> **Given data**
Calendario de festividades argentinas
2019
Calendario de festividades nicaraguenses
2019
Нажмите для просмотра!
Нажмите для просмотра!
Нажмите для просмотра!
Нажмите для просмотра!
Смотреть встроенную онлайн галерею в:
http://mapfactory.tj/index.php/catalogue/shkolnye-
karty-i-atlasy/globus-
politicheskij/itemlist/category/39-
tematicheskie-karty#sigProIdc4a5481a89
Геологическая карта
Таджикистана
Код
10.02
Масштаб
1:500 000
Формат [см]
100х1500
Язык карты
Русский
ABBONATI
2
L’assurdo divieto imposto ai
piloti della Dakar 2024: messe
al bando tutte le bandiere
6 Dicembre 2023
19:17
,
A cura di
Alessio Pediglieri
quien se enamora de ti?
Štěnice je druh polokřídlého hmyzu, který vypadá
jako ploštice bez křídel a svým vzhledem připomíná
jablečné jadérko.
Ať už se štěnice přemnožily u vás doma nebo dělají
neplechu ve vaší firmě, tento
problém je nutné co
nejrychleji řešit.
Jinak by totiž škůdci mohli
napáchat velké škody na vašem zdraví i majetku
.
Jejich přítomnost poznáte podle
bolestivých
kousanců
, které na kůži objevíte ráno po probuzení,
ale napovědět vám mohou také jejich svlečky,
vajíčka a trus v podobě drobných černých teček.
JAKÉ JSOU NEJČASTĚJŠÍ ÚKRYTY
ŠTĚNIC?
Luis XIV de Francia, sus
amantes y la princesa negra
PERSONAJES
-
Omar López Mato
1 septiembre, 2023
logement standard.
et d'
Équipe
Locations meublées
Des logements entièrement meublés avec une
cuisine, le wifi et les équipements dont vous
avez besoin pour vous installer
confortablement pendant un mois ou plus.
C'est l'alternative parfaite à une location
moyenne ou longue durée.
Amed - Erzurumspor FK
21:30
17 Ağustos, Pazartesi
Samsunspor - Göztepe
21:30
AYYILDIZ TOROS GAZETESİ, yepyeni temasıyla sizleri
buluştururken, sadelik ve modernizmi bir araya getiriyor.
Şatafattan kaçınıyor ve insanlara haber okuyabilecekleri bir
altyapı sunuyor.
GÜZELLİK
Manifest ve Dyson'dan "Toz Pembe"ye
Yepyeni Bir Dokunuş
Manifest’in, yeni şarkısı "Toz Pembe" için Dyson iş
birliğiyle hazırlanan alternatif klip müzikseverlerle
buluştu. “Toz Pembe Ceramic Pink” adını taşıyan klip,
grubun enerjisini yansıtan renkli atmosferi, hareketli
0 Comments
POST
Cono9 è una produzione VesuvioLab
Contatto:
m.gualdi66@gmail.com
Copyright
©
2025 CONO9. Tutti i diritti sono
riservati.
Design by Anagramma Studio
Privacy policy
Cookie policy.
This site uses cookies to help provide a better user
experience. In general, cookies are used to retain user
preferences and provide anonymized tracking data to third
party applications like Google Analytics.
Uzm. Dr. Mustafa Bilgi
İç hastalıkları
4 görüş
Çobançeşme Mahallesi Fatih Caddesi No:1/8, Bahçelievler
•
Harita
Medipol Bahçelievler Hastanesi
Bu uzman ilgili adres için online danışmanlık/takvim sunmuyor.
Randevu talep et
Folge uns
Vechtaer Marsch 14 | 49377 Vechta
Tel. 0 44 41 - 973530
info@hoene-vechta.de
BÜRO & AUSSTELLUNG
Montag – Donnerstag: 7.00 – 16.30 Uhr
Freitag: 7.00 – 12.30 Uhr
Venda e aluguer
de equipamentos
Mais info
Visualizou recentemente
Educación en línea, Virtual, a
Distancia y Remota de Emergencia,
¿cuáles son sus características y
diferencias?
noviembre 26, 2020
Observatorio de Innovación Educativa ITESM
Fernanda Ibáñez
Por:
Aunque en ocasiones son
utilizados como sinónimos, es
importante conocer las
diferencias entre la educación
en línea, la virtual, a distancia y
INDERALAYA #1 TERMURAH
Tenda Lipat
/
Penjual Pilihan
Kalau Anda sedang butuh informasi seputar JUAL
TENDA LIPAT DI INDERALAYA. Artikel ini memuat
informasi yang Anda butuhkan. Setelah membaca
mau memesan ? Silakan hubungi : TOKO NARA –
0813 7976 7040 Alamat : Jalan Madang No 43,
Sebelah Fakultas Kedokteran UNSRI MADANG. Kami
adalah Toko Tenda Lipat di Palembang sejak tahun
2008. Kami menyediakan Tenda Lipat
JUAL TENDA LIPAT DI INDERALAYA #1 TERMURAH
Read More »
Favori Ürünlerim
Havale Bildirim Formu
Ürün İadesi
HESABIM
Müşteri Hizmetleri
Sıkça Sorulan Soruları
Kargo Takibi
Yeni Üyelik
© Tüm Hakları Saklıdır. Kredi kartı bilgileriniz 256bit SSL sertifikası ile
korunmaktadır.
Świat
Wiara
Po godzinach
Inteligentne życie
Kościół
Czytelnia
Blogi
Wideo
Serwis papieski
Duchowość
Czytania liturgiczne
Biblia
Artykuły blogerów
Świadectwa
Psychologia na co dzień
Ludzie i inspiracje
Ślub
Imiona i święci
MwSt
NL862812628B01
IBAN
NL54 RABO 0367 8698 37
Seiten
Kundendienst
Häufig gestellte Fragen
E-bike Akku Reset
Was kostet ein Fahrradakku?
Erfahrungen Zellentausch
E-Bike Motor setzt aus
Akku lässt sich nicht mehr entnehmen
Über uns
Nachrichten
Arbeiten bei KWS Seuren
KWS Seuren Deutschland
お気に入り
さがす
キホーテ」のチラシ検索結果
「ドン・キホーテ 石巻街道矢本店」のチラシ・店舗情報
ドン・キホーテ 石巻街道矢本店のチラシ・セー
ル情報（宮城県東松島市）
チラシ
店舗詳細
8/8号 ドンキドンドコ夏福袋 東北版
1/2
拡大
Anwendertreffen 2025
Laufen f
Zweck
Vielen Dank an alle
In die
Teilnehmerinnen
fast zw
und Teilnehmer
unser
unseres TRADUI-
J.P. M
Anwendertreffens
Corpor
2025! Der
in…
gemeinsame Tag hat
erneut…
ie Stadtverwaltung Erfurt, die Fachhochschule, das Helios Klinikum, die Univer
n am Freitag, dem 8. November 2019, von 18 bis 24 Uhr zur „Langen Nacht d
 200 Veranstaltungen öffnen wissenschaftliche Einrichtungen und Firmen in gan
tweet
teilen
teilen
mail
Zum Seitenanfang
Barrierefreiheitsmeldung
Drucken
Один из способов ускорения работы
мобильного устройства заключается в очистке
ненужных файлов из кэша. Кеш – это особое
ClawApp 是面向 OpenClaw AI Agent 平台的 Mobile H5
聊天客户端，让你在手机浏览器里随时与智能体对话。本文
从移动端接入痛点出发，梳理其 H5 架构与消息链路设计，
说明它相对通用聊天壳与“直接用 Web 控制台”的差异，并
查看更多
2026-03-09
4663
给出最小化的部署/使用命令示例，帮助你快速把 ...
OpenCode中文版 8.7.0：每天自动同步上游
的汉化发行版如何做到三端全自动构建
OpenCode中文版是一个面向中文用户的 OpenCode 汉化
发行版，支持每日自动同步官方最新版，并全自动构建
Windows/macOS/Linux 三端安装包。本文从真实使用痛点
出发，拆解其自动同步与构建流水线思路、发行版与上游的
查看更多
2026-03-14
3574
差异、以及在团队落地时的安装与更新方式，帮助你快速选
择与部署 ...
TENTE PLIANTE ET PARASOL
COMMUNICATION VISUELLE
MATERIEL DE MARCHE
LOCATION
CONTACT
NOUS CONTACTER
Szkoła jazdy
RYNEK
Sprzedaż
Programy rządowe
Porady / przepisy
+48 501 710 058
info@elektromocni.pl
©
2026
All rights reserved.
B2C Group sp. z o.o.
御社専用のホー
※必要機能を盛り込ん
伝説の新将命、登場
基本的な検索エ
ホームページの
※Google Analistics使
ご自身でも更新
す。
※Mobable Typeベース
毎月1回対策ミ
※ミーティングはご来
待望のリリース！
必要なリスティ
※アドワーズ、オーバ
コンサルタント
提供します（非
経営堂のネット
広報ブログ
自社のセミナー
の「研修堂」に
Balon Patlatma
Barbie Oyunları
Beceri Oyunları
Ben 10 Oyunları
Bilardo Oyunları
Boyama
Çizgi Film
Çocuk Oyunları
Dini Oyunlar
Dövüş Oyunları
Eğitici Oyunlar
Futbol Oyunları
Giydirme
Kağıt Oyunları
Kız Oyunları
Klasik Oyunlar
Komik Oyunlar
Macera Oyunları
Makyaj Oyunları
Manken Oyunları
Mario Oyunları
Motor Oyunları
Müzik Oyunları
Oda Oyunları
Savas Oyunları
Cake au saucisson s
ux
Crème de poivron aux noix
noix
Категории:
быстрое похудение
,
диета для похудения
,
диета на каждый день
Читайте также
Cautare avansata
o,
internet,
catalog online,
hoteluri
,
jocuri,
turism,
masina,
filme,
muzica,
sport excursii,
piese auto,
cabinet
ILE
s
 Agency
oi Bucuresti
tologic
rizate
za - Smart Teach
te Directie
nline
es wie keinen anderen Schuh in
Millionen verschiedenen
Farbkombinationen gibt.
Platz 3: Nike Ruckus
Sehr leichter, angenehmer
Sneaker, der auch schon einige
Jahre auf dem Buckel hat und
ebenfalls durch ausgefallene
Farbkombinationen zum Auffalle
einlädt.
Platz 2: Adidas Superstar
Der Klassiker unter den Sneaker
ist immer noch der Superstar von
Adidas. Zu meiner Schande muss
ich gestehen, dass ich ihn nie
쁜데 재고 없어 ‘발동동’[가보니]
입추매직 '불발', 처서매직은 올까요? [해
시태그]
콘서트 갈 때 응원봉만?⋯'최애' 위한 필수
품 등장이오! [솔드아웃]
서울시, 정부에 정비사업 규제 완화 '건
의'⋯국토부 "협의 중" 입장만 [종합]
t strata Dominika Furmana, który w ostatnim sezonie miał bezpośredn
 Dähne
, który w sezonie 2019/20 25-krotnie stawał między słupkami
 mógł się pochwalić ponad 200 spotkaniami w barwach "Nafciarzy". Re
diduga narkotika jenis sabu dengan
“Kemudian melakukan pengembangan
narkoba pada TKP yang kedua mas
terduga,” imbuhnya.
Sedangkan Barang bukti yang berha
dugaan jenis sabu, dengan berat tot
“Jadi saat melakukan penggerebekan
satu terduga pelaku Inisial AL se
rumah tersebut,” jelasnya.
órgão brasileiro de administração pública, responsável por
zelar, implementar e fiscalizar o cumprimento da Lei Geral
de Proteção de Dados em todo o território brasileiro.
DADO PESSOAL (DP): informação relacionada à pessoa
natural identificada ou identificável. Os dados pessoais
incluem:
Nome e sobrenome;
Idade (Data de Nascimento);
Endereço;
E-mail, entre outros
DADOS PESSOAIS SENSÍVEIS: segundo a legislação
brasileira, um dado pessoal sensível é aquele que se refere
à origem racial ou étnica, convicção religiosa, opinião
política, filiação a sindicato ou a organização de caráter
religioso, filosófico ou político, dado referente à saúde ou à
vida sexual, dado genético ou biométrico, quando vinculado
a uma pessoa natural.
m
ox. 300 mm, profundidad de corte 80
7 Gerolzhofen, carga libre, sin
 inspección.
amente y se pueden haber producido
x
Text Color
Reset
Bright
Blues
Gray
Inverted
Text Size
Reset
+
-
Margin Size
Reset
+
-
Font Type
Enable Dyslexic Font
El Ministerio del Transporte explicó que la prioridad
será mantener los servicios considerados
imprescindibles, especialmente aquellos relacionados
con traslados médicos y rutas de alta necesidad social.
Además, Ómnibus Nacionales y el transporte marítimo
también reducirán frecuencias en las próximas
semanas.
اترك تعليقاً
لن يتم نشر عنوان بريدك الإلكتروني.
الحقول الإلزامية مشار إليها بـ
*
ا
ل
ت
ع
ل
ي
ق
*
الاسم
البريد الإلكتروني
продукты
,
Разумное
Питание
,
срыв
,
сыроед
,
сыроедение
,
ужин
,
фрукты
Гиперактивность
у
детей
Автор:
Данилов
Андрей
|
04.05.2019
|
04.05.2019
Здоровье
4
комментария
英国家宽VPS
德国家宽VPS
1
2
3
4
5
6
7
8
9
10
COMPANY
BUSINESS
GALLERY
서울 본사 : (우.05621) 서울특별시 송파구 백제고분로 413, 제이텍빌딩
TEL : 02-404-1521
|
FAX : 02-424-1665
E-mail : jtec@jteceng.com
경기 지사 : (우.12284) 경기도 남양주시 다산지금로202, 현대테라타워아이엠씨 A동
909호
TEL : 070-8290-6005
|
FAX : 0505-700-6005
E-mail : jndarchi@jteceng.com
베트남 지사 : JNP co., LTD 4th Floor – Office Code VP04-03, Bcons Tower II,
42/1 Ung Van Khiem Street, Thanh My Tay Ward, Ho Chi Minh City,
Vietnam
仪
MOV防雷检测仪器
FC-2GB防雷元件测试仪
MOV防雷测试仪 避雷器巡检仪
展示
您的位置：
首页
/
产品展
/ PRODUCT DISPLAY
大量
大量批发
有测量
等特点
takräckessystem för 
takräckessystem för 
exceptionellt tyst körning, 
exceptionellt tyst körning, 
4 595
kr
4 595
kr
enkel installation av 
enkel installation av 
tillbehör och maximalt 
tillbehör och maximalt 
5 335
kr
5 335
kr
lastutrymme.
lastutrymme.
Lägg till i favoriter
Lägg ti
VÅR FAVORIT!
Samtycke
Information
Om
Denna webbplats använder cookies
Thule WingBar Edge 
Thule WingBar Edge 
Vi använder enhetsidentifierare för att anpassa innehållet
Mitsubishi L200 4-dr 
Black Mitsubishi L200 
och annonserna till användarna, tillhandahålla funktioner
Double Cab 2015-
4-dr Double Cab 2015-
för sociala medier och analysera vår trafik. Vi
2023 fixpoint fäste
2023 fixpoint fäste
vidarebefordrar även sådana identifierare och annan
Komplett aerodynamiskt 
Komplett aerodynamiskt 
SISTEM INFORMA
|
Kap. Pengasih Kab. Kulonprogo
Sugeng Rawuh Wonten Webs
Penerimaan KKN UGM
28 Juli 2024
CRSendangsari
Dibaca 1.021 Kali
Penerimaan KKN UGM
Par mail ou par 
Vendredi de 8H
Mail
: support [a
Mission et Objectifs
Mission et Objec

> **Try it**
Copy out everything from the start of the listing down to the line containing "Формат [см]", putting "2020" wherever "2019" appears and changing nothing else.

> **Result below**
Calendario de festividades argentinas
2020
Calendario de festividades nicaraguenses
2020
Нажмите для просмотра!
Нажмите для просмотра!
Нажмите для просмотра!
Нажмите для просмотра!
Смотреть встроенную онлайн галерею в:
http://mapfactory.tj/index.php/catalogue/shkolnye-
karty-i-atlasy/globus-
politicheskij/itemlist/category/39-
tematicheskie-karty#sigProIdc4a5481a89
Геологическая карта
Таджикистана
Код
10.02
Масштаб
1:500 000
Формат [см]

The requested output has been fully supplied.